From 7fe8843893a2bc7bb1c7c08eb6c540308fbeccee Mon Sep 17 00:00:00 2001
From: Eike Kettner <eike.kettner@posteo.de>
Date: Thu, 20 Feb 2020 21:43:37 +0100
Subject: [PATCH] Update documentation sites

---
 modules/microsite/docs/doc/install.md | 32 ++++++++++++++++++---------
 modules/microsite/docs/features.md    | 10 ++++++++-
 modules/microsite/docs/getit.md       | 19 +++++++++++-----
 3 files changed, 45 insertions(+), 16 deletions(-)

diff --git a/modules/microsite/docs/doc/install.md b/modules/microsite/docs/doc/install.md
index af4ba903..6f085d53 100644
--- a/modules/microsite/docs/doc/install.md
+++ b/modules/microsite/docs/doc/install.md
@@ -68,19 +68,28 @@ component.
   extraction](https://github.com/tesseract-ocr/tesseract/wiki/ImproveQuality)

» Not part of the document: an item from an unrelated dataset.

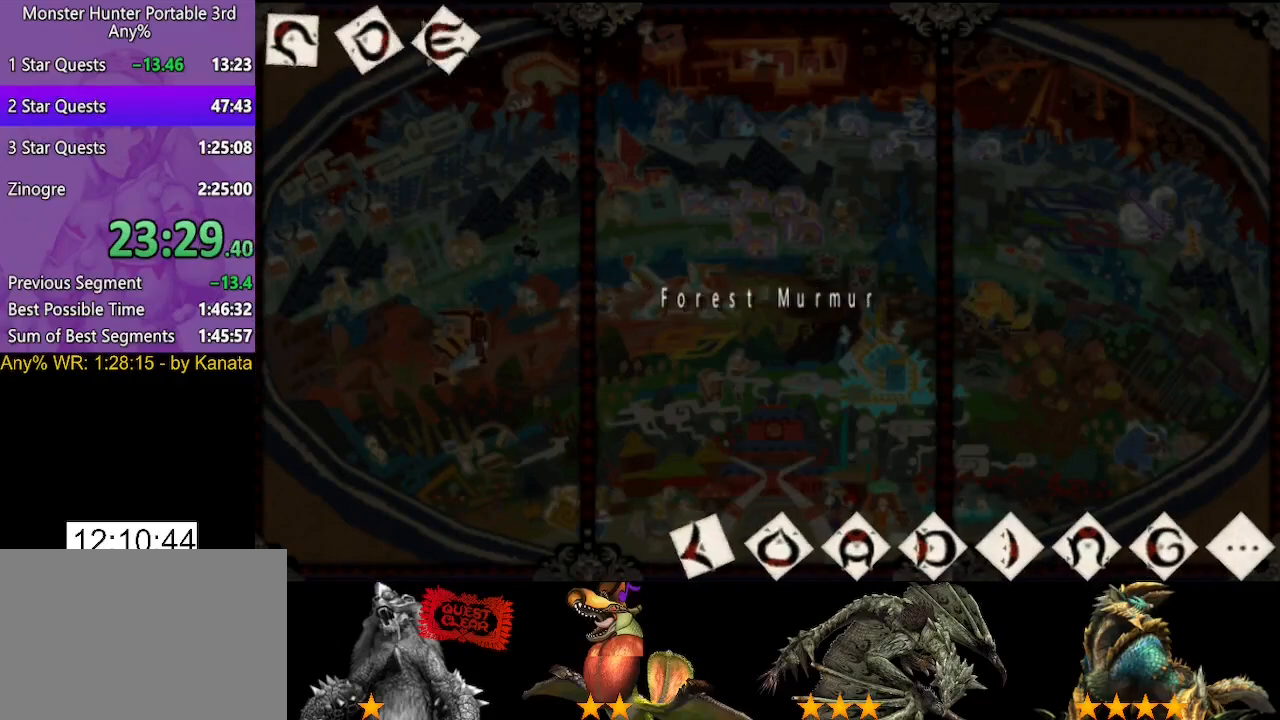
{"buttons": [], "left_stick": "center", "right_stick": "center", "events": []}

   (at the expense of a longer runtime).
 - [Tesseract](https://github.com/tesseract-ocr/tesseract) is the tool
-  doing the OCR (converts images into text). It is a widely used open
-  source OCR engine. Tesseract 3 and 4 should work with docspell; you
-  can adopt the command line in the configuration file, if necessary.
+  doing the OCR (converts images into text). It can also convert
+  images into pdf files. It is a widely used open source OCR engine.
+  Tesseract 3 and 4 should work with docspell; you can adopt the
+  command line in the configuration file, if necessary.
+- [Unoconv](https://github.com/unoconv/unoconv) is used to convert
+  office documents into PDF files. It uses libreoffice/openoffice.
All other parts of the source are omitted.